Stuart explained, “My Professor (Alan Dunlop) spoke about the importance of being proud enough of your work to hang it on the wall, or make a model beautiful enough to sit on a mantelpiece as if they were pieces of art.”  Emma Gibb agreed: “I like the idea of continuously trying new things and different methods – some of which may never be repeated!  This is something I learnt from my mentors Narinder Sagoo and Alan Dunlop – I’m not creating a pretty drawing for drawing’s sake, it must communicate the concept or tell the story.”

Ian Alexander views mentoring from a different perspective: because he is a teacher, he’s conscious of encouraging talent and transferring skills.  In this case, drawing matters because it’s a way to keep your creative faculties alive once you’re bogged down in the prosaic business of practice.  Being disciplined about drawing helps to reinforce a love of architecture.

Emma Gibb also flagged the role of drawing competitions and awards which have proliferated in recent years, including the RIAS Andy MacMillan Award and World Architecture Foundation - Architecture Drawing Prize.  “I found awards very beneficial to me, I was runner-up in the RIBA Eyeline Award before I started working at Foster + Partners, that helped gain exposure for my drawings and ultimately led me to develop into the role I’m in now.”

To round off our discussion, Stuart Campbell made an observation about how technology could support, rather than diminish hand drawing – “The fact that there is a connected community of artists, designers and craftspeople using social media to inspire one another and share experiences is one of the main reasons that there’s been increased appreciation of drawing by hand.”

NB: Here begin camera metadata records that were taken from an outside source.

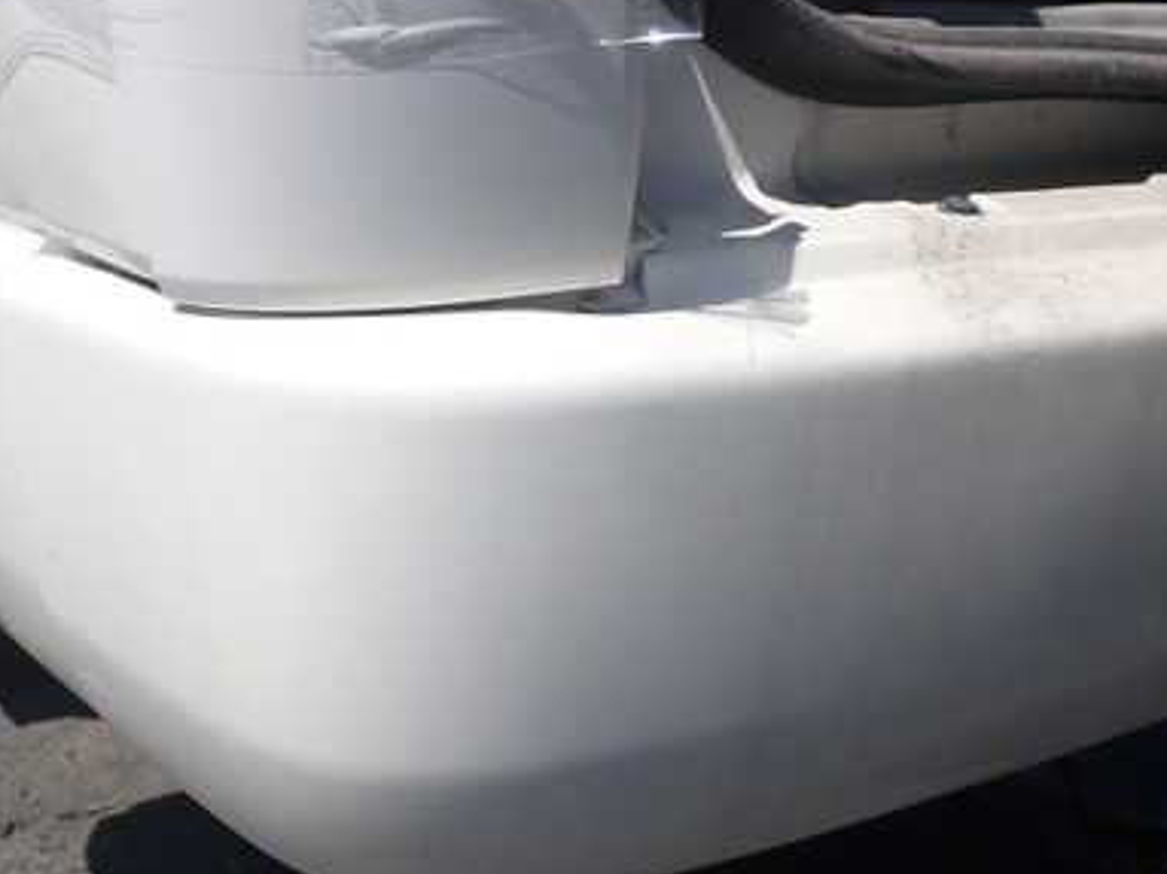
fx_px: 1584
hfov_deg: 40.4
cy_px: 545
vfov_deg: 30.7
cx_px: 588
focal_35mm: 47
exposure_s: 1/200
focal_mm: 5.4
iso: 100
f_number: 9
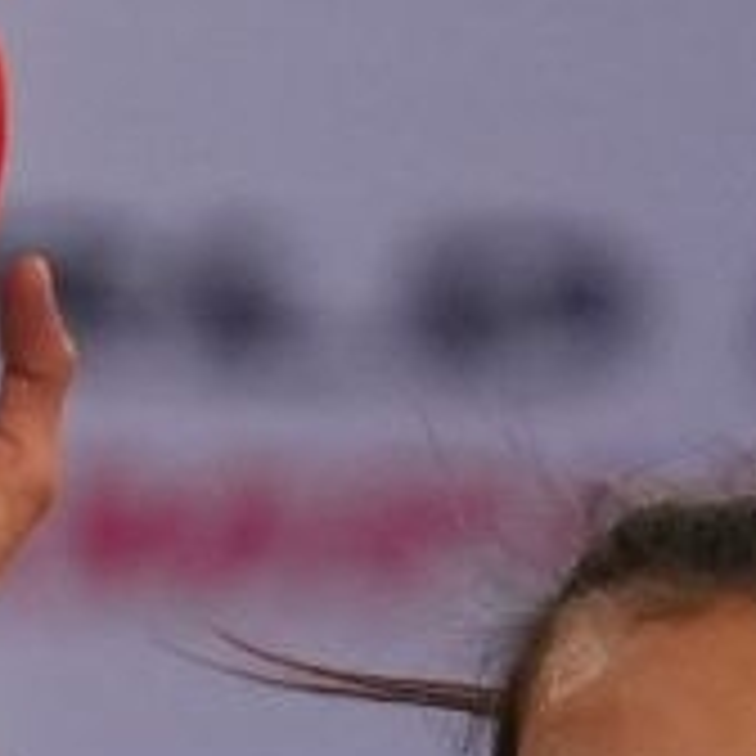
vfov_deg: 0.6
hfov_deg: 0.6
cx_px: -1246
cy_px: 2259
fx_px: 67529
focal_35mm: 2733
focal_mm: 200
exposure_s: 1/1000
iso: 1600
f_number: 2.8
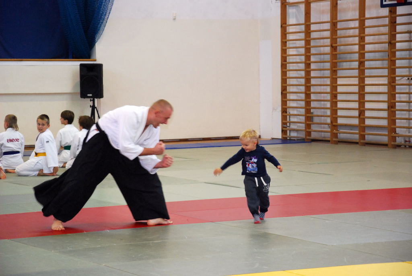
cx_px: 206
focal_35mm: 120
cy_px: 138
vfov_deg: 11.4
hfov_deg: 17.0
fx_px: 1375
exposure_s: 1/60
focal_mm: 80
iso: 1000
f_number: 5.6
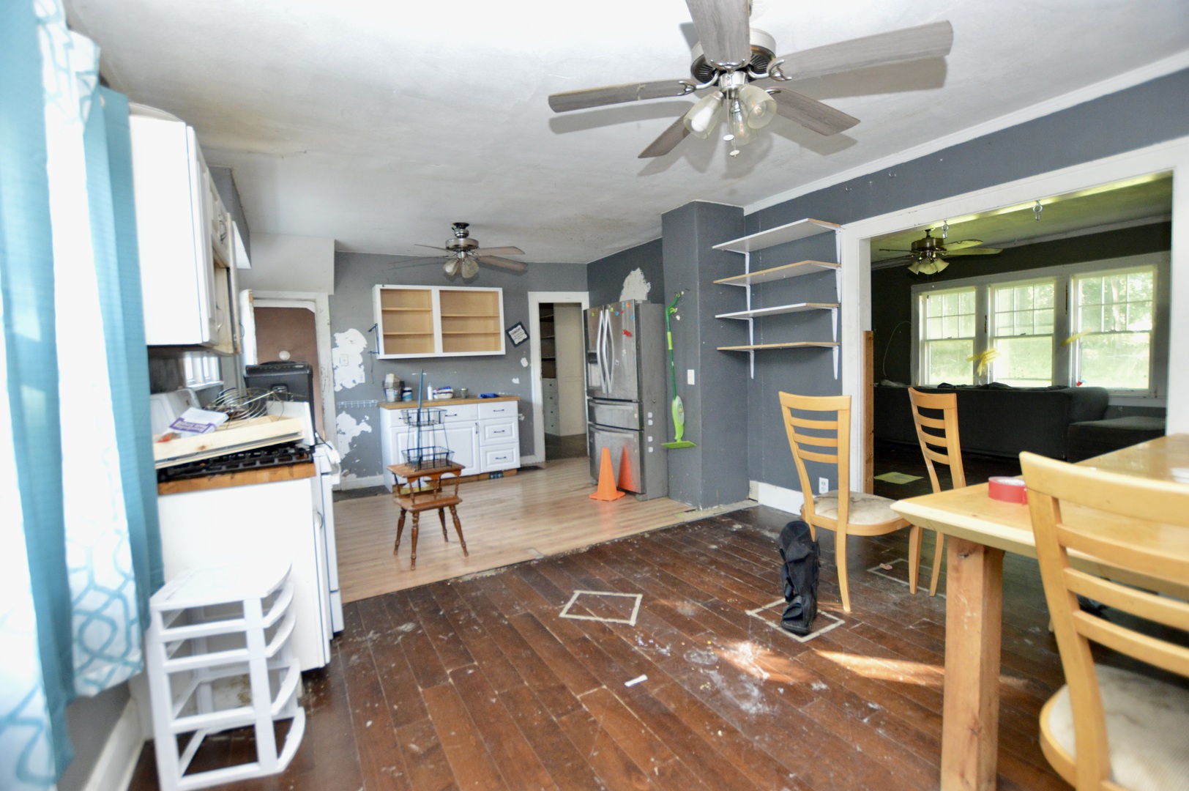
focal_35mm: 15
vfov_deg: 77.2
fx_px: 495
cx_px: 594
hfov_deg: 100.4
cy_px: 396
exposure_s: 1/60
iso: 1800
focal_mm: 10
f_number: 3.5
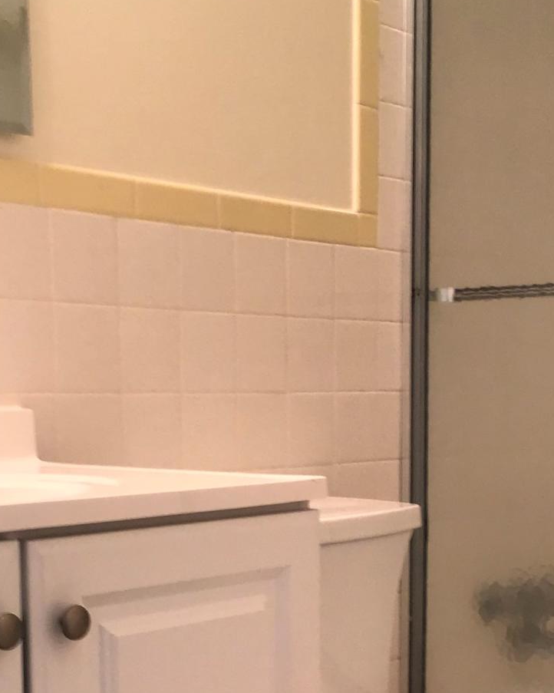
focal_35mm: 67
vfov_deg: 27.6
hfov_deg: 22.7
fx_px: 1374
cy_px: 573
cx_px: 346
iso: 40
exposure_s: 1/30
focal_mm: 3.3
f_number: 2.4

Being able to draw evidently still matters, both as means of communication and part of the design discipline, and drawing’s ongoing evolution is a good illustration of our adaptability.  That’s why movable type didn’t kill off calligraphy, why Fox Talbot’s camera didn’t destroy painting, and why digital imaging didn’t make film photography obsolete.  Each new invention supplanted then pushed an old technique in a fresh direction.

I’ll leave the last word to Ian Alexander, who observed that the life of a writer is usually much better documented than that of an architect.  As a result, the discipline of drawing by hand is often undervalued, possibly because it’s rarely written about.  Hopefully this article goes a little way towards rectifying that.